Finally, the true story of the beginning of the internet!
An old, bearded shepherd with a crooked staff walked up to a stone pulpit and said, "And lo, it came to pass that a caravan trader by the name of Abraham Com did take unto himself a young wife by the name of Dot."
Now Dot Com was a comely and *strong* woman, broad of shoulder and long of leg. Over time, she had come to be known as Amazon Dot Com.
One day she said unto Abraham, her husband, "Why doth thou travel far, from town to town, with thy goods when thou can trade without ever leaving thy tent?" And Abraham looked at her as though she were several saddle bags short of a camel load, but simply said, "How, Dear?"
And Dot replied, "I will place drums in all the towns and drums in between to send messages saying what you have for sale and they will reply telling you which hath the best price. And the sale can be made on the drums and delivery made by Uriah's Pony Stable (UPS)."

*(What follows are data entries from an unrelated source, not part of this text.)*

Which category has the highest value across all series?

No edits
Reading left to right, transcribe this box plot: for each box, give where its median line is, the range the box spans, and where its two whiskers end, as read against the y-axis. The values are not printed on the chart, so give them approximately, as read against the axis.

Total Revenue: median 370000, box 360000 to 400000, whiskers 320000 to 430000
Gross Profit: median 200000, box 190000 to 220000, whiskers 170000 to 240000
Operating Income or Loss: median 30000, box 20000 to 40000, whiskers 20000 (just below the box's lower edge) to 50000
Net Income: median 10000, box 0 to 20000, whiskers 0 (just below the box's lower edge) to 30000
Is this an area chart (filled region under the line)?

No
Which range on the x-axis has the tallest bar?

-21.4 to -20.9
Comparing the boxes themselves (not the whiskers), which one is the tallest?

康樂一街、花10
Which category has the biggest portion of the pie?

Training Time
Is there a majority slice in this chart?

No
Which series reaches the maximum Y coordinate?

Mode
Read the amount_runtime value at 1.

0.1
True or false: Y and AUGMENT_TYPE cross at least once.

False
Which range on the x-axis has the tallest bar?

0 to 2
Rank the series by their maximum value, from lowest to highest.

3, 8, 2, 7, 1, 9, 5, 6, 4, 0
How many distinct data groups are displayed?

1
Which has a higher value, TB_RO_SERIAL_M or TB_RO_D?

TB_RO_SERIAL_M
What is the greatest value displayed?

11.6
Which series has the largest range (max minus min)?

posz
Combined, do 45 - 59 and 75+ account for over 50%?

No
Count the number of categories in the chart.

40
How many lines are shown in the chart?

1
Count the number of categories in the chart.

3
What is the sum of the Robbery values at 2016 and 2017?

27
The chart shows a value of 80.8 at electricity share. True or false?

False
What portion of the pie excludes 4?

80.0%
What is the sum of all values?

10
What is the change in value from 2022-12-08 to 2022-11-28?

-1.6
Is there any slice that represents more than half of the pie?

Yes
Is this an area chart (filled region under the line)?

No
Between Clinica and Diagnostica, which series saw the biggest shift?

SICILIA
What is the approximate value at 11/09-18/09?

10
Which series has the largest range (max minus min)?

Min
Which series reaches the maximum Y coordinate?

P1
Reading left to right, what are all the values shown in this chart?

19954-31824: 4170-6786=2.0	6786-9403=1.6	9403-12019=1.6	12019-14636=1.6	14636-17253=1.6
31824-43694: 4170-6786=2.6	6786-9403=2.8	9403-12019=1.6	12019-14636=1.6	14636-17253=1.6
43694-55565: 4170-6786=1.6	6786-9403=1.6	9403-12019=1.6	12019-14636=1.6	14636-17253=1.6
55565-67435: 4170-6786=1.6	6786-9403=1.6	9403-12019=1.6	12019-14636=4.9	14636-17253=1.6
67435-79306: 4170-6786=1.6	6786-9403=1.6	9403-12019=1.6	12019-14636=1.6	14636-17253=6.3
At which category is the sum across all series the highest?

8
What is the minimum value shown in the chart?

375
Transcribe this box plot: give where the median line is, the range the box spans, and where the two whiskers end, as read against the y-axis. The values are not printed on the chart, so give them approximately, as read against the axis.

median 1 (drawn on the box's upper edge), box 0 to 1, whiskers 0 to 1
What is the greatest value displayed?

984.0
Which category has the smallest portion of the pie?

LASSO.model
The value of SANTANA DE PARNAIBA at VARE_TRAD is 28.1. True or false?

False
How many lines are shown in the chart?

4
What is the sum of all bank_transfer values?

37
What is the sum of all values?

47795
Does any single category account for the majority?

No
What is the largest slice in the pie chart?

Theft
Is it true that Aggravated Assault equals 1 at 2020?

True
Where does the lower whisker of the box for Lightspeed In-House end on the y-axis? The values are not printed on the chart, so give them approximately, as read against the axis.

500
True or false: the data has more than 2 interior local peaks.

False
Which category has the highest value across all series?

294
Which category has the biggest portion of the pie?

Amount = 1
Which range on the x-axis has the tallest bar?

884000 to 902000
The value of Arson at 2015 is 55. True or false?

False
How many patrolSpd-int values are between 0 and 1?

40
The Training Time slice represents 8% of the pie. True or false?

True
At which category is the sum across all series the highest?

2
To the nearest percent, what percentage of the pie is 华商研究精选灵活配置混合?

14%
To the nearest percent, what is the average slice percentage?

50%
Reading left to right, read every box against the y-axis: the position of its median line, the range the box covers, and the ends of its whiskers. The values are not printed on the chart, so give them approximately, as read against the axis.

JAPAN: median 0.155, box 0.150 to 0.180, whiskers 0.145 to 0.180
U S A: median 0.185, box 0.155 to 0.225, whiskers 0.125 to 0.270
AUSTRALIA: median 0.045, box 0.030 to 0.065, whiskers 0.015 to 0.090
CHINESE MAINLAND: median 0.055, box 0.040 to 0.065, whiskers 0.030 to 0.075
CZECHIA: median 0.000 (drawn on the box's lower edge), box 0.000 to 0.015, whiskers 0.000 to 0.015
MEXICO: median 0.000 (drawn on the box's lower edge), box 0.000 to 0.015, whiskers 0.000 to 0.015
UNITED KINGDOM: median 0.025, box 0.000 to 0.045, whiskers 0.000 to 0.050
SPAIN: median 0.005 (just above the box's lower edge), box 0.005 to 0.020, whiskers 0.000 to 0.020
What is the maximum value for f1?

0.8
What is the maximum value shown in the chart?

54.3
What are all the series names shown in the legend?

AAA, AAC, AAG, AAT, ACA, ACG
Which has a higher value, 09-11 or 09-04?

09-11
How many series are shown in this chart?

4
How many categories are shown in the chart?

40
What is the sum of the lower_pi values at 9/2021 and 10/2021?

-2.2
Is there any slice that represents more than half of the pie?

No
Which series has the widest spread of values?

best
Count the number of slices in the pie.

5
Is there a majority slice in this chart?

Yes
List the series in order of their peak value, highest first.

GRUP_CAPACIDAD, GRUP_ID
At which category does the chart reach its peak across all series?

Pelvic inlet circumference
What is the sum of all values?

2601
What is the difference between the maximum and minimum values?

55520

Abraham thought long and decided he would let Dot have her way with the drums. And the drums rang out and were an immediate success. Abraham sold all the goods he had, at the top price, without ever moving from his tent.
But this success did arouse envy. And lo, the land was so feverish with joy at the new riches and the deafening sound of drums, that no one noticed that the real riches were going to the drum maker, one Brother William of Gates, who bought up every drum company in the land. And indeed did insist on making drums that would work only if you bought Brother Gates' drumsticks.
So Dot did say, "Oh, Abraham, what we have started is being taken over by others."
As Abraham pondered while looked out over the Bay of Ezekiel, or as it came to be known "eBay," he said, "We need a name that reflects what we are."
And Dot replied, "Young Ambitious Hebrew Owner Operators".
"Whoopee!", said Abraham.
"No, YAHOO!" said Dot Com.
And that's how it all began. It wasn't Al Gore after all.